Because impact was limited, and patching wouldn’t help in this instance, we didn’t embargo but even when a bug is not embargoed, we try to maintain discretion while fixing the issue.
For example, we’ll avoid specifically mentioning threat models in commit messages for patches up for review, and leave the bug set to private.
For this bug, we were able to get the issue reproduced and resolved in both projects on the same day, and performed a release, but that work was just beginning.
Announce the fix
Now that we’ve identified the issue, triaged it, and fixed it, we have to announce it. This includes several steps, and a bit of writing.
The first thing we do is to have a CVE number assigned. CVE numbers are universal identifiers that can be used by anyone to uniquely identify a bug.
We do this step first because it can take multiple business days to have one assigned – approximately 2 days after it was requested, OSSN-0091 was issued CVE-2022-44020.
While waiting for the CVE number to be assigned, we turned our attention to writing a security note.
Security
In OpenStack, there are two types of security announcements:
- An OpenStack Security Advisory (OSSA) is issued when there is a security issue in code that can be fixed simply by upgrading the code in question
- An OpenStack Security Notice (OSSN) is issued when more action than just a package upgrade is required, such as a reconfiguration of an impacted package
In our case, we had to issue a notice because impacted VMs would need explicit operator action to re-enable security.
Luckily, writing a security notice is made significantly easier by the templates available and the myriad of older notices that can be used as examples.
Takeaways
Now the process is complete – we identified the bug, fixed the bug, and announced the fix.
The big takeaways from me about this process are that even an extremely minor security issue can be time consuming to deal with.
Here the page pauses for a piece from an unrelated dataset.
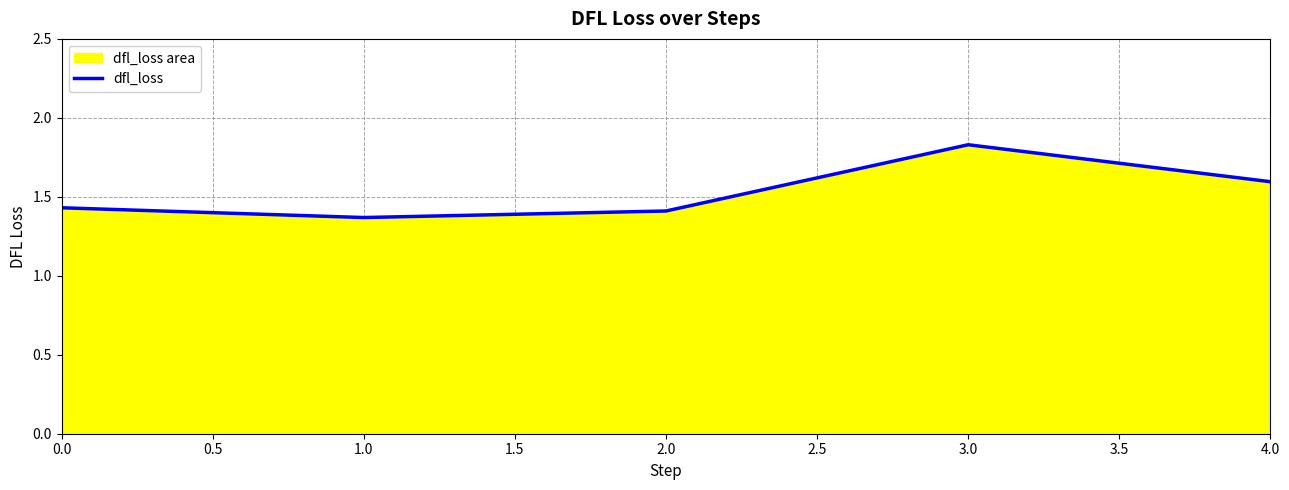

What position from the left is 1.0?

2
I can’t imagine the difficulty in navigating through this without being able to stand on the shoulders of years of process and documentation created by the OpenStack security team throughout the years.
Which is why I need to say a big thanks to Jeremy Stanley, who runs the security team, for walking me through this.
Dealing with security bugs, and the associated documentation, is the type of invisible, but important, open source work that the G-Research Open Source Software team prioritises.
Thanks to them for enabling me to do it for Ironic in this case.